Compiti su grafici con risposta breve:
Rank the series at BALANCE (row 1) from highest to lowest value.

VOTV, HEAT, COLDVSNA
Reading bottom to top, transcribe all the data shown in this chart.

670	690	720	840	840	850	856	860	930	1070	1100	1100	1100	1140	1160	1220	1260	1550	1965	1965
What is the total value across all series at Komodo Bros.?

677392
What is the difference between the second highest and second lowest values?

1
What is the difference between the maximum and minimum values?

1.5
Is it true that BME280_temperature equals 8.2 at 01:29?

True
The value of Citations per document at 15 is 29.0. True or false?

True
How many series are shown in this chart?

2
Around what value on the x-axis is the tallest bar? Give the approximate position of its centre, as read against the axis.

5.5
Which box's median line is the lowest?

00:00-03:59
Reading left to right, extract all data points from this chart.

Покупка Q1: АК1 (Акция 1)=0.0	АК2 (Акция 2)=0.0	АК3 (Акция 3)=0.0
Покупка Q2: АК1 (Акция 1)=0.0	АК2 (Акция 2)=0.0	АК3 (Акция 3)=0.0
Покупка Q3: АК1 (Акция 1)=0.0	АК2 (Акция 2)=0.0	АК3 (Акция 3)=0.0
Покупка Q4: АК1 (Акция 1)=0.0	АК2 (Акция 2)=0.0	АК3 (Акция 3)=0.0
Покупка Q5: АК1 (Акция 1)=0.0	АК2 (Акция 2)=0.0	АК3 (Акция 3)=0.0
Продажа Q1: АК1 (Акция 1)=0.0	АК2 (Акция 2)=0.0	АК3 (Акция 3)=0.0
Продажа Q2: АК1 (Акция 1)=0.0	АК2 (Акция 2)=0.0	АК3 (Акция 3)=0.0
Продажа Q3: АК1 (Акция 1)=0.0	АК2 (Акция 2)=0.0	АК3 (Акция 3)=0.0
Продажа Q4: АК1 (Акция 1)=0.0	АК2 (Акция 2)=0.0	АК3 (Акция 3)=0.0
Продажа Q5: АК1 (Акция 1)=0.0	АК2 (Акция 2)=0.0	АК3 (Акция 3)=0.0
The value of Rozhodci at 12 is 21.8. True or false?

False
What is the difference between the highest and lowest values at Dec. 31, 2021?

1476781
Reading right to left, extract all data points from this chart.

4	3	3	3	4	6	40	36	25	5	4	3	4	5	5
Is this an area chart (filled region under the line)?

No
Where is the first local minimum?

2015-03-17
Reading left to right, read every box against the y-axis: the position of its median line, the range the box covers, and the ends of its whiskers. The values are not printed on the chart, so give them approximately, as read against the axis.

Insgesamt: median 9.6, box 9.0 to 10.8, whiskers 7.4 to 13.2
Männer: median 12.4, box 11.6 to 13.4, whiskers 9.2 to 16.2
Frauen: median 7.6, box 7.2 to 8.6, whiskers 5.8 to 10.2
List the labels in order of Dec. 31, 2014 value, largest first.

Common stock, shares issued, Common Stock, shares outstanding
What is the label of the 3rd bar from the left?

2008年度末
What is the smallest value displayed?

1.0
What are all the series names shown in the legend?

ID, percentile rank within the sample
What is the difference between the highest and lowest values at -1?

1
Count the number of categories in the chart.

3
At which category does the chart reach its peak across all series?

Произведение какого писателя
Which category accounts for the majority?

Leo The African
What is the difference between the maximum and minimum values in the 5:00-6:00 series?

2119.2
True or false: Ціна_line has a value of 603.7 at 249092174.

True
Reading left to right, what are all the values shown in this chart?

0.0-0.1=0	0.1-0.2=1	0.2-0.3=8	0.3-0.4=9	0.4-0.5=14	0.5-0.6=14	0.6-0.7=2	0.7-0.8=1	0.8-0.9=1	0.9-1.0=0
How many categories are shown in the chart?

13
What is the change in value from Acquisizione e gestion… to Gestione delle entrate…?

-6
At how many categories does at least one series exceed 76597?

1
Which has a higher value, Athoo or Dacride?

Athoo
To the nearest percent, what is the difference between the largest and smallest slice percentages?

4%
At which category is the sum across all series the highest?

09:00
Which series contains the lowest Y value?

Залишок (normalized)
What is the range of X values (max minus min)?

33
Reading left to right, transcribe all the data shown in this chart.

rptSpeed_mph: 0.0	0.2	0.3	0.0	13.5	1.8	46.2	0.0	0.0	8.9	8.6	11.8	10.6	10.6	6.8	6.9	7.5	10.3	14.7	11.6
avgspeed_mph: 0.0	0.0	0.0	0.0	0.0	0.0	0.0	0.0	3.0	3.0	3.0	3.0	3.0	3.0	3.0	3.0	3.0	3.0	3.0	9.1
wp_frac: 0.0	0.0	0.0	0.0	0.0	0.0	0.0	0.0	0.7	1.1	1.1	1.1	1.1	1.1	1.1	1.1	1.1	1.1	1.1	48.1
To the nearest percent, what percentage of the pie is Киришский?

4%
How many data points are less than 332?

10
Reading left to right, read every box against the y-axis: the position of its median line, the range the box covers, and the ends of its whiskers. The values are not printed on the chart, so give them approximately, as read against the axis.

* **DETTAGLI DEL PROBLEMA**:
Per favore, restituisci tutte le righe dell'elenco qui sopra, dalla prima all'ultima, senza alcuna modifica.

* **RISULTATO DEL COMPITO**:
Rank the series at BALANCE (row 1) from highest to lowest value.

VOTV, HEAT, COLDVSNA
Reading bottom to top, transcribe all the data shown in this chart.

670	690	720	840	840	850	856	860	930	1070	1100	1100	1100	1140	1160	1220	1260	1550	1965	1965
What is the total value across all series at Komodo Bros.?

677392
What is the difference between the second highest and second lowest values?

1
What is the difference between the maximum and minimum values?

1.5
Is it true that BME280_temperature equals 8.2 at 01:29?

True
The value of Citations per document at 15 is 29.0. True or false?

True
How many series are shown in this chart?

2
Around what value on the x-axis is the tallest bar? Give the approximate position of its centre, as read against the axis.

5.5
Which box's median line is the lowest?

00:00-03:59
Reading left to right, extract all data points from this chart.

Покупка Q1: АК1 (Акция 1)=0.0	АК2 (Акция 2)=0.0	АК3 (Акция 3)=0.0
Покупка Q2: АК1 (Акция 1)=0.0	АК2 (Акция 2)=0.0	АК3 (Акция 3)=0.0
Покупка Q3: АК1 (Акция 1)=0.0	АК2 (Акция 2)=0.0	АК3 (Акция 3)=0.0
Покупка Q4: АК1 (Акция 1)=0.0	АК2 (Акция 2)=0.0	АК3 (Акция 3)=0.0
Покупка Q5: АК1 (Акция 1)=0.0	АК2 (Акция 2)=0.0	АК3 (Акция 3)=0.0
Продажа Q1: АК1 (Акция 1)=0.0	АК2 (Акция 2)=0.0	АК3 (Акция 3)=0.0
Продажа Q2: АК1 (Акция 1)=0.0	АК2 (Акция 2)=0.0	АК3 (Акция 3)=0.0
Продажа Q3: АК1 (Акция 1)=0.0	АК2 (Акция 2)=0.0	АК3 (Акция 3)=0.0
Продажа Q4: АК1 (Акция 1)=0.0	АК2 (Акция 2)=0.0	АК3 (Акция 3)=0.0
Продажа Q5: АК1 (Акция 1)=0.0	АК2 (Акция 2)=0.0	АК3 (Акция 3)=0.0
The value of Rozhodci at 12 is 21.8. True or false?

False
What is the difference between the highest and lowest values at Dec. 31, 2021?

1476781
Reading right to left, extract all data points from this chart.

4	3	3	3	4	6	40	36	25	5	4	3	4	5	5
Is this an area chart (filled region under the line)?

No
Where is the first local minimum?

2015-03-17
Reading left to right, read every box against the y-axis: the position of its median line, the range the box covers, and the ends of its whiskers. The values are not printed on the chart, so give them approximately, as read against the axis.

Insgesamt: median 9.6, box 9.0 to 10.8, whiskers 7.4 to 13.2
Männer: median 12.4, box 11.6 to 13.4, whiskers 9.2 to 16.2
Frauen: median 7.6, box 7.2 to 8.6, whiskers 5.8 to 10.2
List the labels in order of Dec. 31, 2014 value, largest first.

Common stock, shares issued, Common Stock, shares outstanding
What is the label of the 3rd bar from the left?

2008年度末
What is the smallest value displayed?

1.0
What are all the series names shown in the legend?

ID, percentile rank within the sample
What is the difference between the highest and lowest values at -1?

1
Count the number of categories in the chart.

3
At which category does the chart reach its peak across all series?

Произведение какого писателя
Which category accounts for the majority?

Leo The African
What is the difference between the maximum and minimum values in the 5:00-6:00 series?

2119.2
True or false: Ціна_line has a value of 603.7 at 249092174.

True
Reading left to right, what are all the values shown in this chart?

0.0-0.1=0	0.1-0.2=1	0.2-0.3=8	0.3-0.4=9	0.4-0.5=14	0.5-0.6=14	0.6-0.7=2	0.7-0.8=1	0.8-0.9=1	0.9-1.0=0
How many categories are shown in the chart?

13
What is the change in value from Acquisizione e gestion… to Gestione delle entrate…?

-6
At how many categories does at least one series exceed 76597?

1
Which has a higher value, Athoo or Dacride?

Athoo
To the nearest percent, what is the difference between the largest and smallest slice percentages?

4%
At which category is the sum across all series the highest?

09:00
Which series contains the lowest Y value?

Залишок (normalized)
What is the range of X values (max minus min)?

33
Reading left to right, transcribe all the data shown in this chart.

rptSpeed_mph: 0.0	0.2	0.3	0.0	13.5	1.8	46.2	0.0	0.0	8.9	8.6	11.8	10.6	10.6	6.8	6.9	7.5	10.3	14.7	11.6
avgspeed_mph: 0.0	0.0	0.0	0.0	0.0	0.0	0.0	0.0	3.0	3.0	3.0	3.0	3.0	3.0	3.0	3.0	3.0	3.0	3.0	9.1
wp_frac: 0.0	0.0	0.0	0.0	0.0	0.0	0.0	0.0	0.7	1.1	1.1	1.1	1.1	1.1	1.1	1.1	1.1	1.1	1.1	48.1
To the nearest percent, what percentage of the pie is Киришский?

4%
How many data points are less than 332?

10
Reading left to right, read every box against the y-axis: the position of its median line, the range the box covers, and the ends of its whiskers. The values are not printed on the chart, so give them approximately, as read against the axis.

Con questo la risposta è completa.